Florida rabbi urges support for national school choice plan
School choice would benefit all students – including Jewish students and those of other faiths – according to a Florida rabbi who supports the federal Educational Choice for Children Act…

School choice would benefit all students – including Jewish students and those of other faiths – according to a Florida rabbi who supports the federal Educational Choice for Children Act (ECCA).
Writing in the Orlando Sentinel, Orthodox Rabbi Moshe Matz, who leads Aventura Shul near Miami, said Florida’s success with school choice should be replicated across the country.
“Over the last two decades, school choice has had a tremendous impact on Florida, with over 500,000 students participating this year,” Matz wrote. “These scholarships have evolved from simply providing families with private school alternatives to traditional public schools, to fostering new and innovative ways of educating students, such as hybrid learning and microschools.”

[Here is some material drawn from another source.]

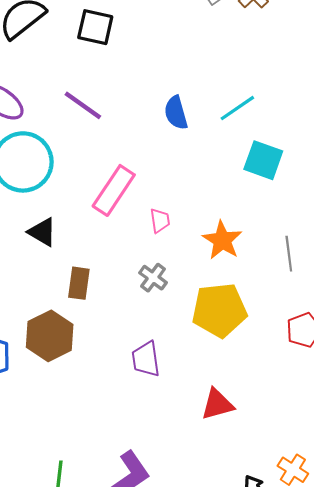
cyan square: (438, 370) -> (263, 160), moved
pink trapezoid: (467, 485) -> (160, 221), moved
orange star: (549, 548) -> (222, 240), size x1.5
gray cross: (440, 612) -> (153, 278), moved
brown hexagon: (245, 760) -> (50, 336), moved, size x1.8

Jewish day school enrollment growth has been “astronomical,” he said, particularly since the COVID-19 pandemic. The number of Jewish schools in Florida has nearly doubled in the past 15 years.
The growth has been “boosted by parents using state school choice scholarships and the migration of families from New York [and] other states,” he wrote. “Most families who relocate here list the scholarship programs as a top priority.”
Many Jews live in states such as New York, New Jersey and California, which currently do not offer school choice. If ECCA becomes law, students in all 50 states could participate in the tax-credit-based scholarship program. In states that already offer school choice, students could combine ECCA funds with other scholarships and education savings accounts.
The measure is part of the current version of the federal budget proposal, which supporters have referred to as a “big, beautiful bill.” It passed the House early Thursday and now awaits Senate approval. The original tax credit amount of $10 billion was reduced to $5 billion per year for four years.
Matz said the funding “is not an expenditure – it’s an investment. The more society provides students with the opportunity to be in the learning environment of their choice, the more likely they will become productive citizens that will repay that investment tenfold.”
He acknowledged that many blue states on the East and West coasts “probably will never” pass school choice, but said families in every state “are begging for this.”
Parents should control their children’s education – a core Jewish value – and that right should not be restricted by geography, he said. Matz called school choice “the greatest equalizer; it gives people the opportunity to benefit from all that society has to offer.”
In urging Congress to keep ECCA in the federal budget, he called it “the next step in empowering parents and unleashing the transformative power of choice.”
The Trump administration has shown strong support for school choice, and experts have said this year’s budget is the best chance to implement it nationally.
Eighteen states have approved universal school choice programs, and 35 states have some form of school choice.
President Donald Trump hopes to be able to sign a budget bill by July 4.